The Risk Rule’s requirements phase in over a period of three years for existing lessees. Under this approach, one third of any new SFAS requirement due on the deadline set forth in a BOEM demand letter to a lessee (otherwise within 60 days of the letter), the second third will be due within 24 months of the receipt of the demand letter, and the final third will be due within 36 months of the receipt of the demand letter. If a company fails to comply with the deadlines, it may be disqualified from the phase-in program and be required to post in full any remaining SFAS that is required.

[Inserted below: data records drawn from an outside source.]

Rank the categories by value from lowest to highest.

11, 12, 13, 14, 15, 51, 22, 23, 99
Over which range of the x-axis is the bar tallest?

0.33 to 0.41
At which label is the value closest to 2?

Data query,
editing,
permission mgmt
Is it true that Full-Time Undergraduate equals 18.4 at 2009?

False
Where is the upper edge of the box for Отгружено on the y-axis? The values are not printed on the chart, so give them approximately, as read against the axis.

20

Additional Flexibility For Third Party Guarantees

BOEM provided industry with some flexibility on using third-party guarantees for SFAS for a right of use easement, a right of way and a lease. First, the third party is no longer obligated to assume the risks of all obligations of the guarantee and can now limit its responsibility to one or more specific obligations or a precise dollar amount. While the guarantor must meet the same credit rating test, this approach will facilitate obtaining such guarantees. Since the obligated party must still provide financial assurance for any remaining liabilities not covered by the guarantee, this approach does not sacrifice any protections for taxpayers from any additional risks.

Key Takeaways

The costs of operating on the OCS will increase for all companies that are subject to this requirement. BOEM estimates that the cost of procuring surety bonds could increase by $258 per $1,000 of bond coverage for certain smaller entities (assuming the surety bond market can bear the increased demands that may result from implementation of the Risk Rule). Additionally, BOEM’s estimates that small entities are responsible for $11.6 billion of the current $14.6 billion liability of non-investment grade offshore interest holders. Smaller oil, gas and sulfur producing entities that do not have the credit rating needed to avoid a SFAS requirement and are producing at smaller properties are most likely to feel negative impacts from this proposal.

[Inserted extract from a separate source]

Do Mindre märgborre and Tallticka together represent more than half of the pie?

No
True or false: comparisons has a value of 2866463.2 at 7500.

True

Bigger is better under this new rule when it comes to the obligations to post SFAS. Co-lessees or co-owners that meet the credit rating test in order to avoid the SFAS requirement may be able to command better terms for their investment in a project. Likewise, properties where investment grade lessees share an existing interest may also command higher premiums as smaller companies navigate a market with new barriers. Likewise, operators can focus on only pursuing larger properties that offer the potential for a valuation of the assets that is large enough to avoid the requirement. Leaner operators will have a bigger hurdle to cross when pursuing marginally economic wells than from other operators on the OCS. Inevitably, requirements like this will almost certainly suppress competition in favor of the entities that are exempt from the new requirements, while overall adding significant costs to the production of oil, gas or sulfur from offshore leases.

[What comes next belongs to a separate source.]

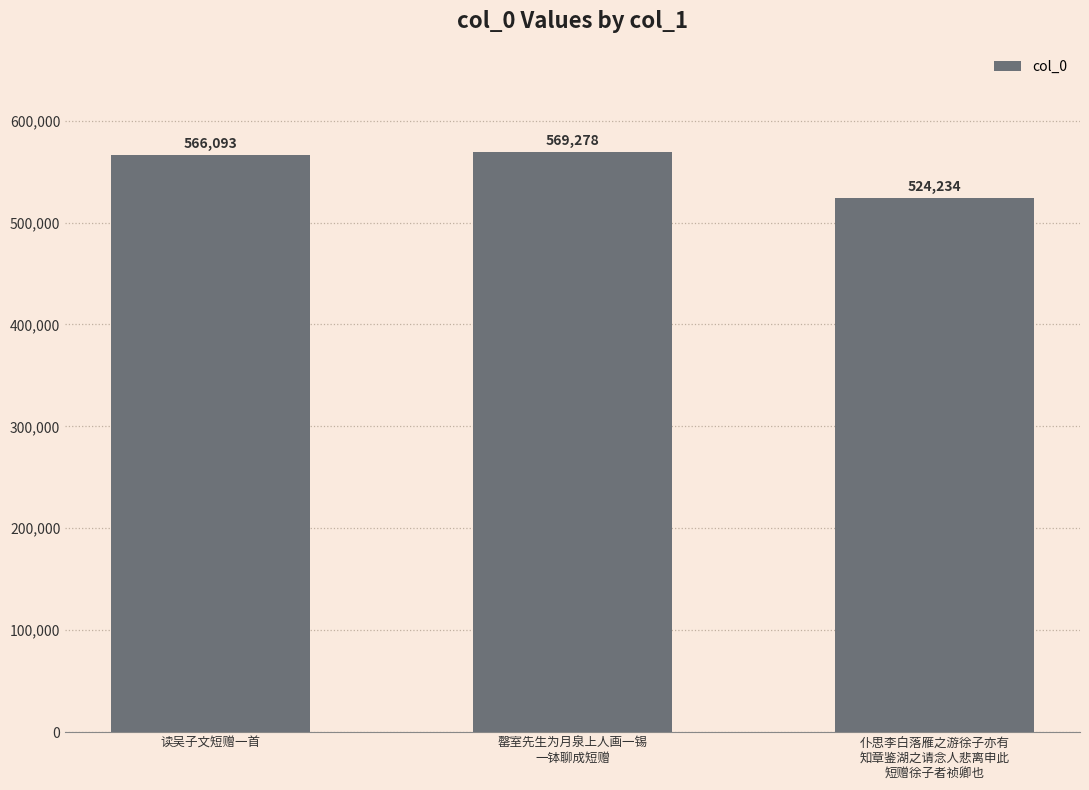

How many values are below 566093?

1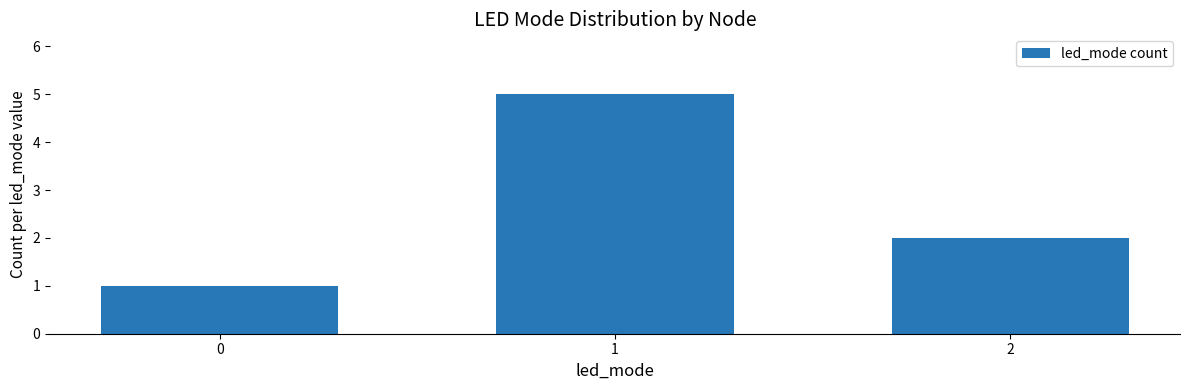

Reading left to right, extract all data points from this chart.

1	5	2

One of the most significant take-aways from this rule is that BOEM has imposed $6.9 billion in additional SFAS principally on the smaller oil and gas entities operating in the OCS because of a conceptual risk that taxpayers might be forced to bear decommissioning costs. BOEM failed to identify a single instance where taxpayers have been forced to pay for such costs due to a bankruptcy and candidly justified this burden because “challenges in bankruptcy proceedings . . . can result in unplugged wells and orphaned infrastructure.” BOEM’s willingness to impose such costs on the oil and gas sector because of a prospective concern that could arise in the future bears noting because BOEM also hinted in this rulemaking that the general bonding requirements are due for revision and suggested that increases in the general bonding requirements should be expected in a future rulemaking. If there is a second Biden administration, then additional rulemaking on offshore financial assurance requirements will surely be forthcoming.

This information is provided by Vinson & Elkins LLP for educational and informational purposes only and is not intended, nor should it be construed, as legal advice.